== SUPPLIED ENTRIES

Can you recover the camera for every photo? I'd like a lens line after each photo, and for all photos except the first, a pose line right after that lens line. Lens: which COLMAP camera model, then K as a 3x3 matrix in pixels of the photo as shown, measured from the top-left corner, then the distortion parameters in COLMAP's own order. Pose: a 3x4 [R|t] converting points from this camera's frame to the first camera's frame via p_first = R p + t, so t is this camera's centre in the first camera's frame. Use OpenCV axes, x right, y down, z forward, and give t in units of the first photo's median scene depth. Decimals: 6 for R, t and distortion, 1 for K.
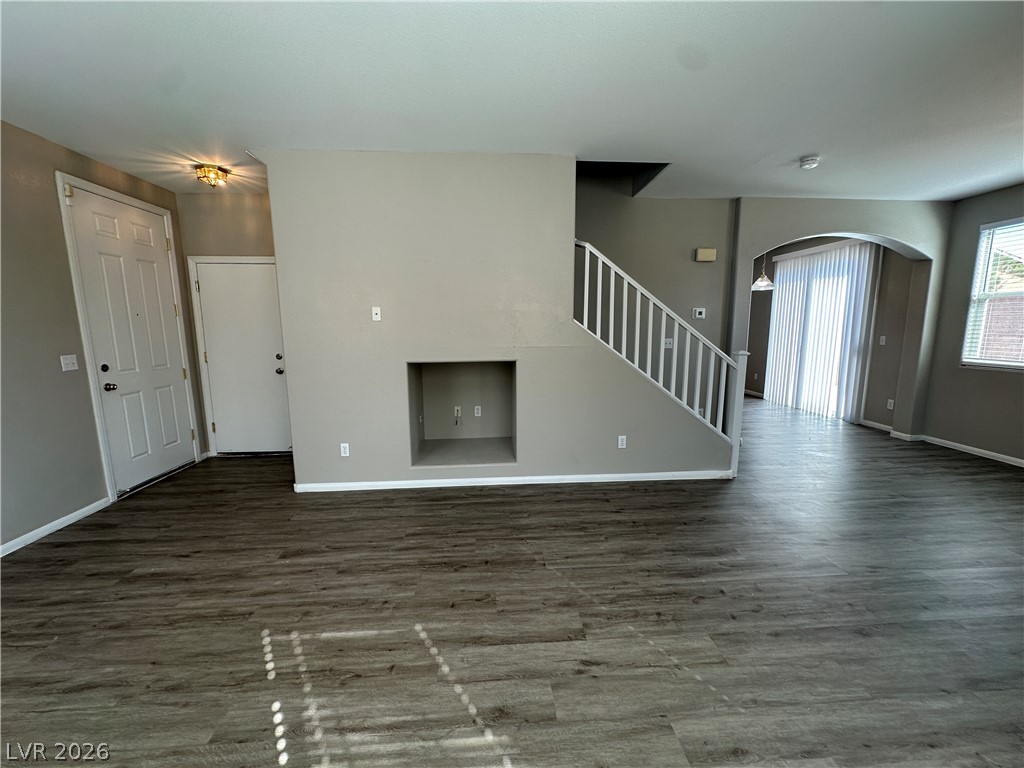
lens RADIAL K [[408.0, 0, 512.5], [0, 408.0, 383.2], [0, 0, 1]] dist [-0.006082, 0.001500]
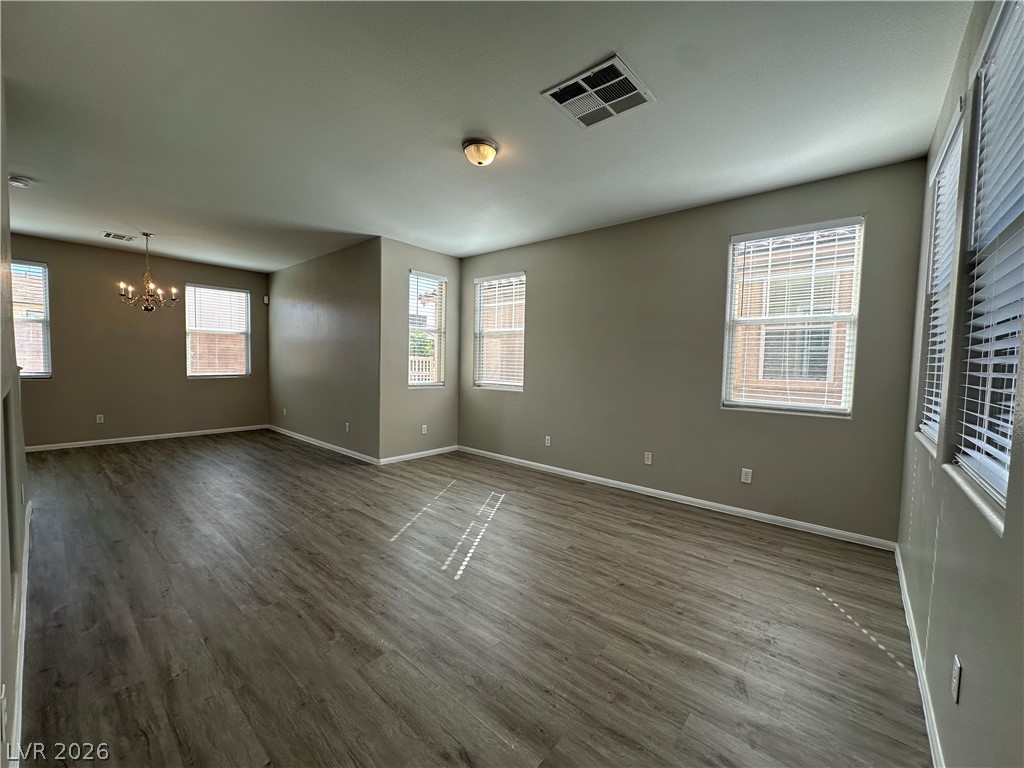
lens RADIAL K [[408.0, 0, 512.5], [0, 408.0, 383.2], [0, 0, 1]] dist [-0.006082, 0.001500]
pose [[-0.713640, -0.044256, 0.699113, -1.328064], [0.084146, 0.985360, 0.148271, -0.129419], [-0.695440, 0.164640, -0.699469, 1.385887]]
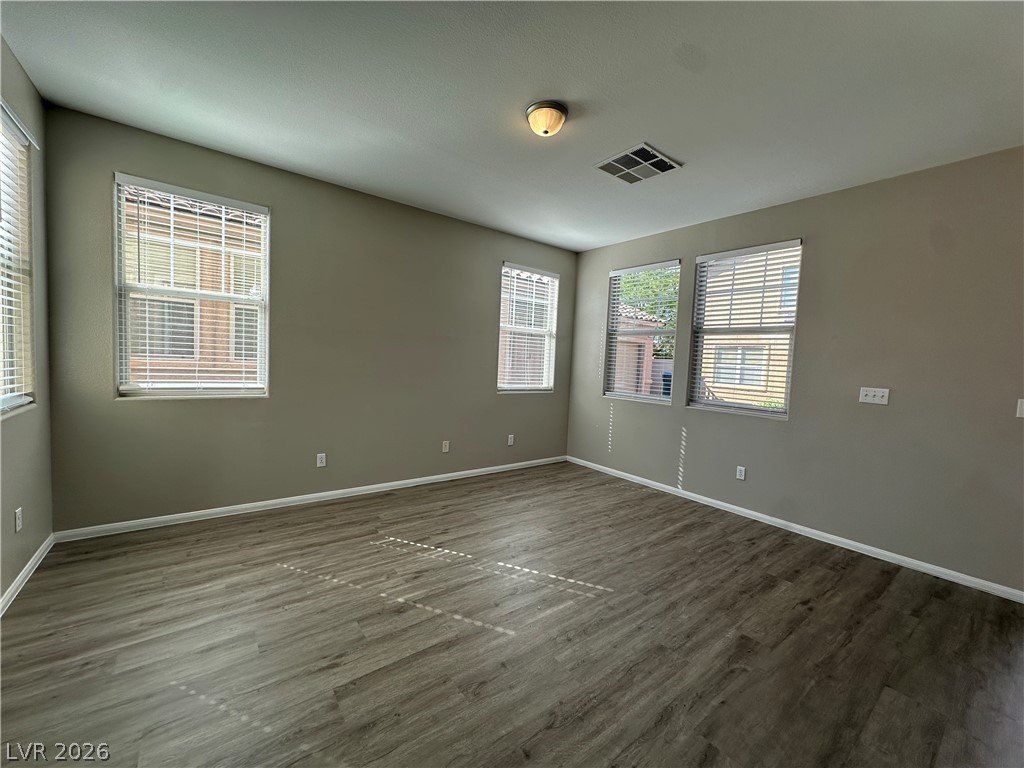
lens RADIAL K [[408.0, 0, 512.5], [0, 408.0, 383.2], [0, 0, 1]] dist [-0.006082, 0.001500]
pose [[-0.829402, 0.001410, -0.558650, 0.279646], [-0.120686, 0.975931, 0.181640, -0.161778], [0.545460, 0.218074, -0.809269, 1.421553]]
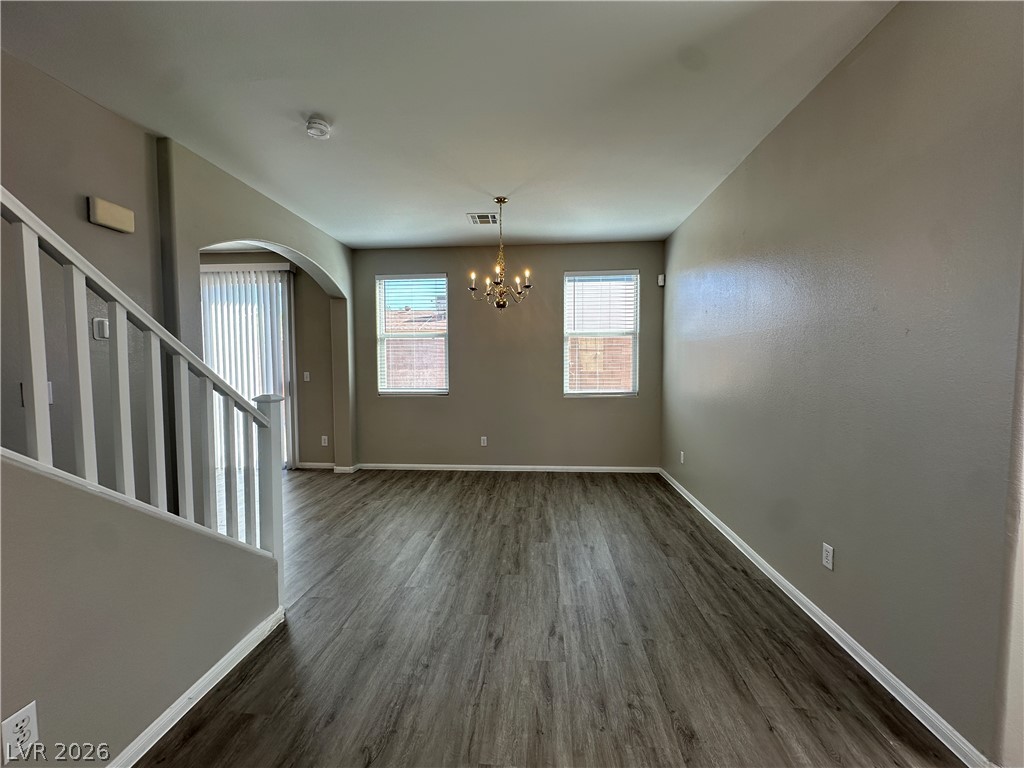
lens RADIAL K [[408.0, 0, 512.5], [0, 408.0, 383.2], [0, 0, 1]] dist [-0.006082, 0.001500]
pose [[0.141524, -0.039877, 0.989131, 0.068373], [0.145971, 0.989107, 0.018990, -0.087365], [-0.979113, 0.141697, 0.145804, 0.918191]]
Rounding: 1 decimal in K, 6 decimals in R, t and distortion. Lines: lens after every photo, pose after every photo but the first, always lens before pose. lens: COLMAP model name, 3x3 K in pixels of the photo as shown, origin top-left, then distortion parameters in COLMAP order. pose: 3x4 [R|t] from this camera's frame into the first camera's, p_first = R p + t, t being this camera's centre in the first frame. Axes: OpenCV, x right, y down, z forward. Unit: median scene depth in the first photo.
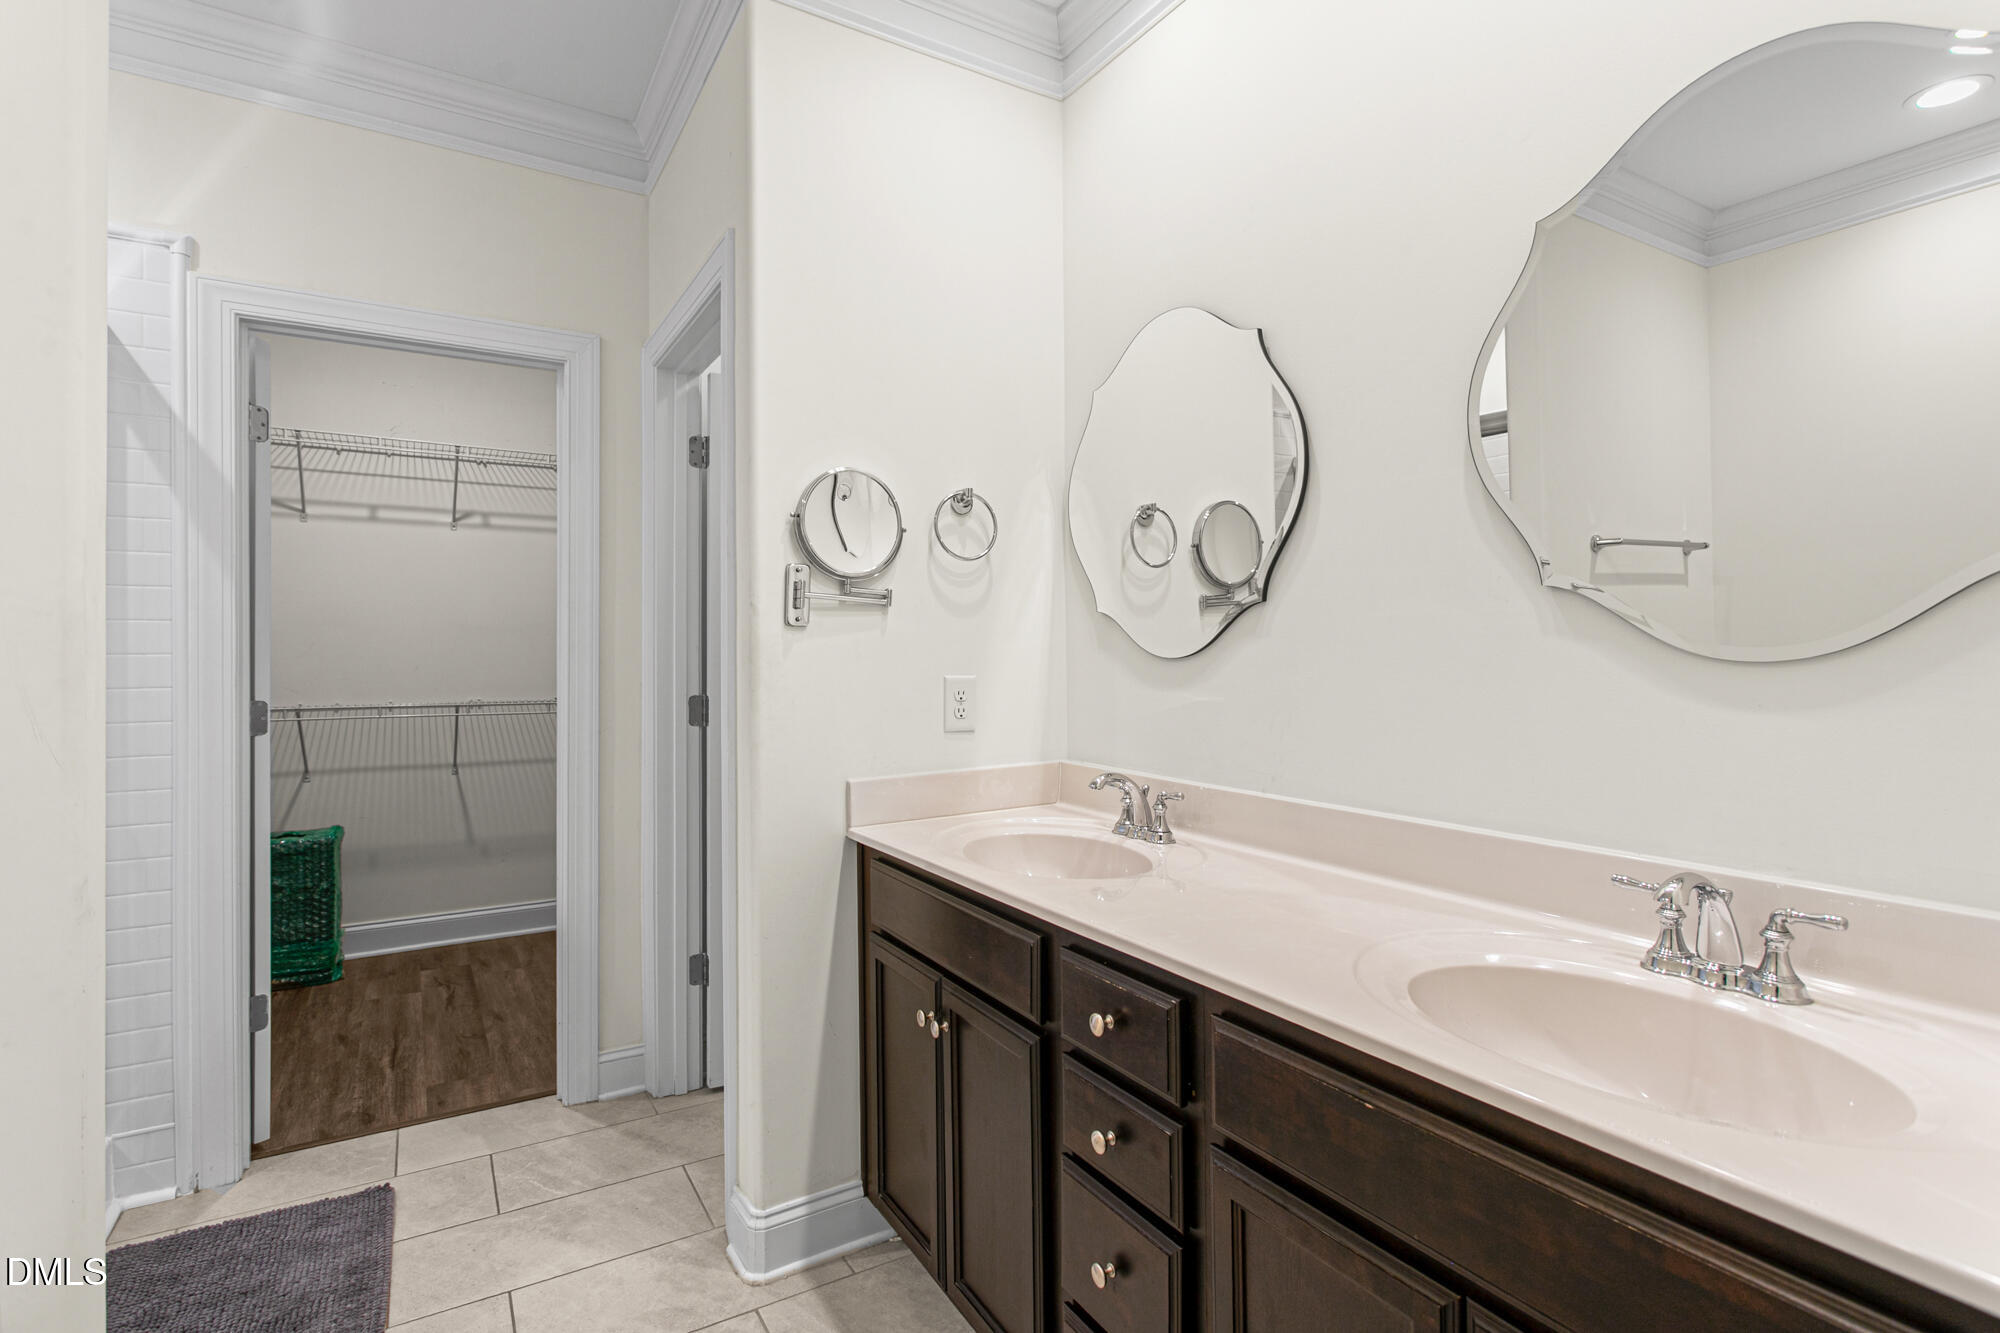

====

TASK STATEMENT:
What's needed here is an exact repeat of all the records above, pictures excluded.

SOLUTION TO THE EXERCISE:
Can you recover the camera for every photo? I'd like a lens line after each photo, and for all photos except the first, a pose line right after that lens line. Lens: which COLMAP camera model, then K as a 3x3 matrix in pixels of the photo as shown, measured from the top-left corner, then the distortion parameters in COLMAP's own order. Pose: a 3x4 [R|t] converting points from this camera's frame to the first camera's frame via p_first = R p + t, so t is this camera's centre in the first camera's frame. Use OpenCV axes, x right, y down, z forward, and give t in units of the first photo's median scene depth. Decimals: 6 for R, t and distortion, 1 for K.
lens RADIAL K [[408.0, 0, 512.5], [0, 408.0, 383.2], [0, 0, 1]] dist [-0.006082, 0.001500]
lens RADIAL K [[408.0, 0, 512.5], [0, 408.0, 383.2], [0, 0, 1]] dist [-0.006082, 0.001500]
pose [[-0.713640, -0.044256, 0.699113, -1.328064], [0.084146, 0.985360, 0.148271, -0.129419], [-0.695440, 0.164640, -0.699469, 1.385887]]
lens RADIAL K [[408.0, 0, 512.5], [0, 408.0, 383.2], [0, 0, 1]] dist [-0.006082, 0.001500]
pose [[-0.829402, 0.001410, -0.558650, 0.279646], [-0.120686, 0.975931, 0.181640, -0.161778], [0.545460, 0.218074, -0.809269, 1.421553]]
lens RADIAL K [[408.0, 0, 512.5], [0, 408.0, 383.2], [0, 0, 1]] dist [-0.006082, 0.001500]
pose [[0.141524, -0.039877, 0.989131, 0.068373], [0.145971, 0.989107, 0.018990, -0.087365], [-0.979113, 0.141697, 0.145804, 0.918191]]
Rounding: 1 decimal in K, 6 decimals in R, t and distortion. Lines: lens after every photo, pose after every photo but the first, always lens before pose. lens: COLMAP model name, 3x3 K in pixels of the photo as shown, origin top-left, then distortion parameters in COLMAP order. pose: 3x4 [R|t] from this camera's frame into the first camera's, p_first = R p + t, t being this camera's centre in the first frame. Axes: OpenCV, x right, y down, z forward. Unit: median scene depth in the first photo.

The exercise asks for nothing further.